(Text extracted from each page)
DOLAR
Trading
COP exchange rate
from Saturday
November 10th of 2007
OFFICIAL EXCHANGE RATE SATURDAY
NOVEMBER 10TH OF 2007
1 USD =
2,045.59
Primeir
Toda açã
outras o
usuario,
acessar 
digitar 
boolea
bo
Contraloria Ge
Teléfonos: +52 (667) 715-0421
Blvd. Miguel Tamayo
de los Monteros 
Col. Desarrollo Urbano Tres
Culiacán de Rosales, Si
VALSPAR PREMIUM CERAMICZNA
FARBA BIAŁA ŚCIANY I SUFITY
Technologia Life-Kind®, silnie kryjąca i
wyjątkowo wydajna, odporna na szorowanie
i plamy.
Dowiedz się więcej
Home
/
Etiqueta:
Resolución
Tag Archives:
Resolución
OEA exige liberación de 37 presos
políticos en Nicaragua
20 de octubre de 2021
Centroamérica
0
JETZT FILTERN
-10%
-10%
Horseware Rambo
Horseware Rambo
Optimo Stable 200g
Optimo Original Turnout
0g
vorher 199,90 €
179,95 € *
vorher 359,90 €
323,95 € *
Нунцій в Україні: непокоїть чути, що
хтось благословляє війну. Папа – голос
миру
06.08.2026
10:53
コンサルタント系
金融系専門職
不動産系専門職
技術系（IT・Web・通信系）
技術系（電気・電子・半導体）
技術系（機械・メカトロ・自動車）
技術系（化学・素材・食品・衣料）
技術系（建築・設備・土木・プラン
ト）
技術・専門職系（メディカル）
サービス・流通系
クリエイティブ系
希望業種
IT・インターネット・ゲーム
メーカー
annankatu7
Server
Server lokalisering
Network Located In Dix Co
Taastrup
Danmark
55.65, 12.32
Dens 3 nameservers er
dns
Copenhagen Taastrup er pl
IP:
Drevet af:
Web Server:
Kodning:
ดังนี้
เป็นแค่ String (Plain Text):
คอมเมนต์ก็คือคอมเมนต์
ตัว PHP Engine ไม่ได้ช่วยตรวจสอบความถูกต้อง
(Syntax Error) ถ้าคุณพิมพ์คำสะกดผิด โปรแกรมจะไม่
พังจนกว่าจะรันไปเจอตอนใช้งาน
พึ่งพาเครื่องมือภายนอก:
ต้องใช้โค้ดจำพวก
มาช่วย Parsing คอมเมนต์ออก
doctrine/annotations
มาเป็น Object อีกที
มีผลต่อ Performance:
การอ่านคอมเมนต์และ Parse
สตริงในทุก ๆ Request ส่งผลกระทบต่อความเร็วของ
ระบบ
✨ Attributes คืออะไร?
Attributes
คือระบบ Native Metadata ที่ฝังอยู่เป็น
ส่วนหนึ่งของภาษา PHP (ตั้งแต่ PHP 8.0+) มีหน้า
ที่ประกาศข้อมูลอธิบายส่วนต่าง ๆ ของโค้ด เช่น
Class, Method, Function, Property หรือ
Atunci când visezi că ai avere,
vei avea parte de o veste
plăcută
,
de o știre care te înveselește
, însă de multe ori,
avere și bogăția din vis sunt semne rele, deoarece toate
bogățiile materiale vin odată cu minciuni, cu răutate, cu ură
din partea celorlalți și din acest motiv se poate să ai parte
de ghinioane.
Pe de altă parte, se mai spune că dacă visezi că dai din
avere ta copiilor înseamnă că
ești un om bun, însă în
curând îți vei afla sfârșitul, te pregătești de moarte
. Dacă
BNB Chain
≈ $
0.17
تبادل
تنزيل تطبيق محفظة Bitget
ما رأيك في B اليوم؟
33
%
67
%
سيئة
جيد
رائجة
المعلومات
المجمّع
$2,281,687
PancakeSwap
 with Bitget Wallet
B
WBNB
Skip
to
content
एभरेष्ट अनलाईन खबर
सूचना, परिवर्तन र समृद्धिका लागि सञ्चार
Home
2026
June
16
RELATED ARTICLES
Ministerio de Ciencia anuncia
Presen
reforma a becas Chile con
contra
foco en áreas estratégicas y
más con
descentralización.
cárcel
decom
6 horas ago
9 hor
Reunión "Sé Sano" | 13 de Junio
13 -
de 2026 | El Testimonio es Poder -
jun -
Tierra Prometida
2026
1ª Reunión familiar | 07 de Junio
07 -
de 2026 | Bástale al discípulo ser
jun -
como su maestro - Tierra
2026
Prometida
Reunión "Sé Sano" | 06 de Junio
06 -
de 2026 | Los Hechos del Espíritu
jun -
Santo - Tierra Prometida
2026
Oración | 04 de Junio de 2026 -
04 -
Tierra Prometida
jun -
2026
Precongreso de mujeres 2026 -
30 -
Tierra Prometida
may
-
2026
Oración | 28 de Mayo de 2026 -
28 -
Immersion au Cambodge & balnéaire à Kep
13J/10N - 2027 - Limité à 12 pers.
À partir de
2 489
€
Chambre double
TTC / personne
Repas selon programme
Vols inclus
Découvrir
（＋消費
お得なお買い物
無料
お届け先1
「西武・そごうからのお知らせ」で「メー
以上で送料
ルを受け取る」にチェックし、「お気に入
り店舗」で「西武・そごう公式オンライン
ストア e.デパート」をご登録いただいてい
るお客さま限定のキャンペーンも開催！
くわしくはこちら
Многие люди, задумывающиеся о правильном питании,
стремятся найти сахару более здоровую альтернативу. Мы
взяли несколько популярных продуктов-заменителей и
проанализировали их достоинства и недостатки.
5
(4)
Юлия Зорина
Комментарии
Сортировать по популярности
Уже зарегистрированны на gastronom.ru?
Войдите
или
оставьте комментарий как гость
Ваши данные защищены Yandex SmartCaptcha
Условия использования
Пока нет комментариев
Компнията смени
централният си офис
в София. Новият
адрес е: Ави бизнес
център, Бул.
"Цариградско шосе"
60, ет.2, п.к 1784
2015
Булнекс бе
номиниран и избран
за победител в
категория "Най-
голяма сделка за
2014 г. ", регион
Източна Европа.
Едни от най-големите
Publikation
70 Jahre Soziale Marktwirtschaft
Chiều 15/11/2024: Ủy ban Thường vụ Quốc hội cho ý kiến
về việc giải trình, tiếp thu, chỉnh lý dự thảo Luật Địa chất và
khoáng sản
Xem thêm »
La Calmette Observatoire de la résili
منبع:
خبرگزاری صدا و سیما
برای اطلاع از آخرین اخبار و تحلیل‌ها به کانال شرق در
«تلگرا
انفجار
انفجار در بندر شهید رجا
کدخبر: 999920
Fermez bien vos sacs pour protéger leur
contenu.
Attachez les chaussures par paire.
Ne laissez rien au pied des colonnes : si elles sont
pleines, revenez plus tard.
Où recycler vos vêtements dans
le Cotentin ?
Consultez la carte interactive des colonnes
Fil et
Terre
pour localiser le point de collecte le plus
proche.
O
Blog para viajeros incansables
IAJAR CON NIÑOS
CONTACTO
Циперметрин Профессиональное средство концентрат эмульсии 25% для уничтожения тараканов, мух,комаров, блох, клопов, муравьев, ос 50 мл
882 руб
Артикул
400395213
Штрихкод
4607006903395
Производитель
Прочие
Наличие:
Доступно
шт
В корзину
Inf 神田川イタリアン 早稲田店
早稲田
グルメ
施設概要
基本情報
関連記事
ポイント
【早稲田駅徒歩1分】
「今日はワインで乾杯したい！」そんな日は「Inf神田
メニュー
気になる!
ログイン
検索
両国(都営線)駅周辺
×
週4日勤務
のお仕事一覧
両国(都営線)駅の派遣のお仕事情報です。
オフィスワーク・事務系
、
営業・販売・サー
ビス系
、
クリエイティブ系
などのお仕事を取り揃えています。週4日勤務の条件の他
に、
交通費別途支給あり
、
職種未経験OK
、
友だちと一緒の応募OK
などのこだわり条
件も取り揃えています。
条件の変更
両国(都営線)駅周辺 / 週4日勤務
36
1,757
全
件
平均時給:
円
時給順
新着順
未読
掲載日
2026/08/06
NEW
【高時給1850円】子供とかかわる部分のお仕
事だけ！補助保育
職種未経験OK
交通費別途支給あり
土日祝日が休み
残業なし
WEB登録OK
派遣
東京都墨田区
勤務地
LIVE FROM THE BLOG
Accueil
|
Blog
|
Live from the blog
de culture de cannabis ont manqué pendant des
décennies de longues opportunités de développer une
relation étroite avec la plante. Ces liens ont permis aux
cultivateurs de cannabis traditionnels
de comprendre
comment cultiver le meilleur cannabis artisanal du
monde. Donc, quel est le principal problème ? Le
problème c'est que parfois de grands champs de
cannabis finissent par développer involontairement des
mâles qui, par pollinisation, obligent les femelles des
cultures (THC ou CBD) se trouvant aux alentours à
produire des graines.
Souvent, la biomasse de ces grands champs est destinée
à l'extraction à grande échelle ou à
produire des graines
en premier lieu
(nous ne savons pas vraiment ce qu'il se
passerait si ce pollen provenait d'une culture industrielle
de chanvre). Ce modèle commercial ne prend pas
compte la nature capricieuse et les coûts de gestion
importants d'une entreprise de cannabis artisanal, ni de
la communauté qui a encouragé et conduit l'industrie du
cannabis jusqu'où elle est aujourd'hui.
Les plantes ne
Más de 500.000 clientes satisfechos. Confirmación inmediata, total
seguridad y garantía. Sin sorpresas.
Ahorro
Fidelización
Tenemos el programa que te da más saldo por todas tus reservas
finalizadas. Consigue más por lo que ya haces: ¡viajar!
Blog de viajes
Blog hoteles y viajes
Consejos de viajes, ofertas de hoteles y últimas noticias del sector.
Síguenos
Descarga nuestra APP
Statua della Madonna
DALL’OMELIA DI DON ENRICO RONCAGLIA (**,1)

* Exercise directions *
From the beginning of the items through the line containing "OEA exige liberación de 37 presos", present each line as a row of a Markdown table with the columns Line No. and Text, skipping any blank lines.

* Task solution *
| Line No. | Text |
|---|---|
| 1 | DOLAR |
| 2 | Trading |
| 3 | COP exchange rate |
| 4 | from Saturday |
| 5 | November 10th of 2007 |
| 6 | OFFICIAL EXCHANGE RATE SATURDAY |
| 7 | NOVEMBER 10TH OF 2007 |
| 8 | 1 USD = |
| 9 | 2,045.59 |
| 10 | Primeir |
| 11 | Toda açã |
| 12 | outras o |
| 13 | usuario, |
| 14 | acessar  |
| 15 | digitar  |
| 16 | boolea |
| 17 | bo |
| 18 | Contraloria Ge |
| 19 | Teléfonos: +52 (667) 715-0421 |
| 20 | Blvd. Miguel Tamayo |
| 21 | de los Monteros  |
| 22 | Col. Desarrollo Urbano Tres |
| 23 | Culiacán de Rosales, Si |
| 24 | VALSPAR PREMIUM CERAMICZNA |
| 25 | FARBA BIAŁA ŚCIANY I SUFITY |
| 26 | Technologia Life-Kind®, silnie kryjąca i |
| 27 | wyjątkowo wydajna, odporna na szorowanie |
| 28 | i plamy. |
| 29 | Dowiedz się więcej |
| 30 | Home |
| 31 | / |
| 32 | Etiqueta: |
| 33 | Resolución |
| 34 | Tag Archives: |
| 35 | Resolución |
| 36 | OEA exige liberación de 37 presos |